TASK INSTRUCTIONS
Reproduce the full listing as it stands. Images do not belong in the copy.

RECORDED DATA

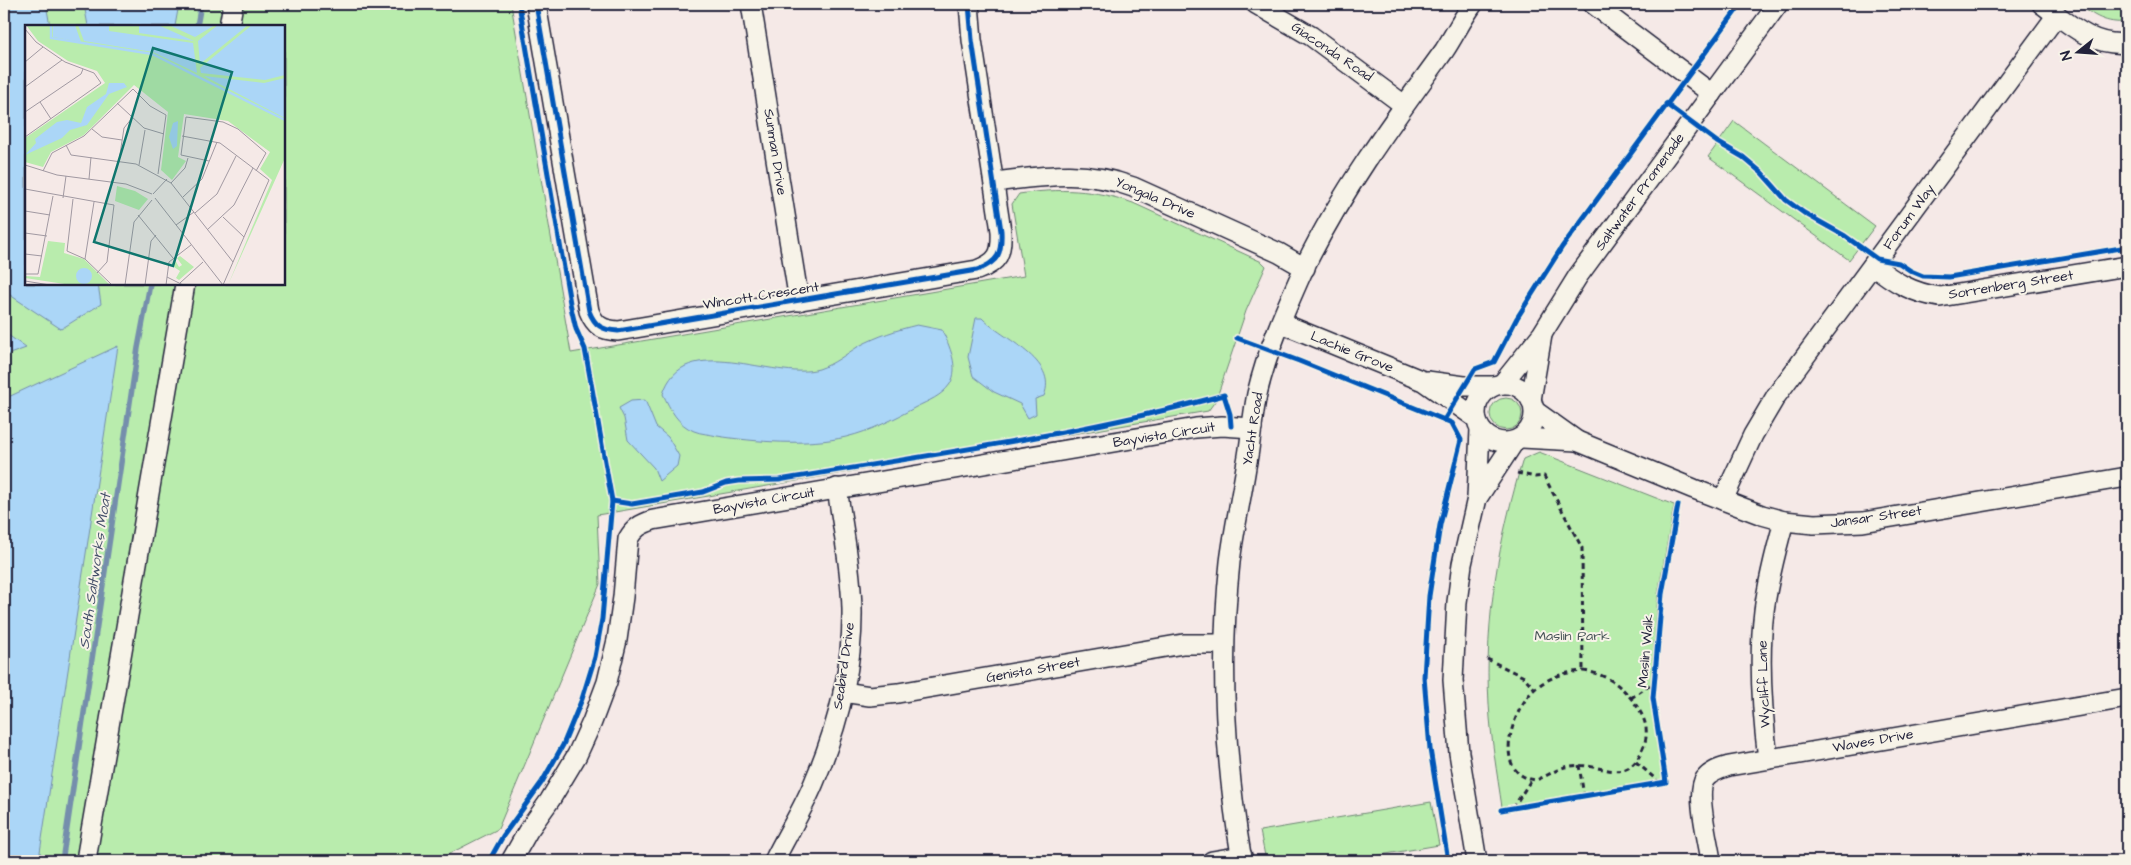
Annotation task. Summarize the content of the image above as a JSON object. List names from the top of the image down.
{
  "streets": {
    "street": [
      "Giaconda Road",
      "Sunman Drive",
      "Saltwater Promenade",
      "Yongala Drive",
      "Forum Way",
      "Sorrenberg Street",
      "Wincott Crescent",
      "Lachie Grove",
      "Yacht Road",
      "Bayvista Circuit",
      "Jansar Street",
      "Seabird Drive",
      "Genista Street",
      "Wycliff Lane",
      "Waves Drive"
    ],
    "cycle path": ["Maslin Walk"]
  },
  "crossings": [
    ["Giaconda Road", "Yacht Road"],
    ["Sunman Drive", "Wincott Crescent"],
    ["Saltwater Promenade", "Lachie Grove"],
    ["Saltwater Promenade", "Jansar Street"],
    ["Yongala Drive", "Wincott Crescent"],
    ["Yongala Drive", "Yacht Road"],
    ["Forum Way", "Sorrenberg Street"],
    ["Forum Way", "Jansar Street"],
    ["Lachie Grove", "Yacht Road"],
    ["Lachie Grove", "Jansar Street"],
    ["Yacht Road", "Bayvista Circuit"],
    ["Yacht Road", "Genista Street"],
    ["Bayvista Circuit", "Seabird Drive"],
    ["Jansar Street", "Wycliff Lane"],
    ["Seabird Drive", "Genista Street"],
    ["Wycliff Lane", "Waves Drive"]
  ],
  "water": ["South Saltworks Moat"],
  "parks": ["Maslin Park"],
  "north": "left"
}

THE ANSWER
Annotation task. Summarize the content of the image above as a JSON object. List names from the top of the image down.
{
  "streets": {
    "street": [
      "Giaconda Road",
      "Sunman Drive",
      "Saltwater Promenade",
      "Yongala Drive",
      "Forum Way",
      "Sorrenberg Street",
      "Wincott Crescent",
      "Lachie Grove",
      "Yacht Road",
      "Bayvista Circuit",
      "Jansar Street",
      "Seabird Drive",
      "Genista Street",
      "Wycliff Lane",
      "Waves Drive"
    ],
    "cycle path": ["Maslin Walk"]
  },
  "crossings": [
    ["Giaconda Road", "Yacht Road"],
    ["Sunman Drive", "Wincott Crescent"],
    ["Saltwater Promenade", "Lachie Grove"],
    ["Saltwater Promenade", "Jansar Street"],
    ["Yongala Drive", "Wincott Crescent"],
    ["Yongala Drive", "Yacht Road"],
    ["Forum Way", "Sorrenberg Street"],
    ["Forum Way", "Jansar Street"],
    ["Lachie Grove", "Yacht Road"],
    ["Lachie Grove", "Jansar Street"],
    ["Yacht Road", "Bayvista Circuit"],
    ["Yacht Road", "Genista Street"],
    ["Bayvista Circuit", "Seabird Drive"],
    ["Jansar Street", "Wycliff Lane"],
    ["Seabird Drive", "Genista Street"],
    ["Wycliff Lane", "Waves Drive"]
  ],
  "water": ["South Saltworks Moat"],
  "parks": ["Maslin Park"],
  "north": "left"
}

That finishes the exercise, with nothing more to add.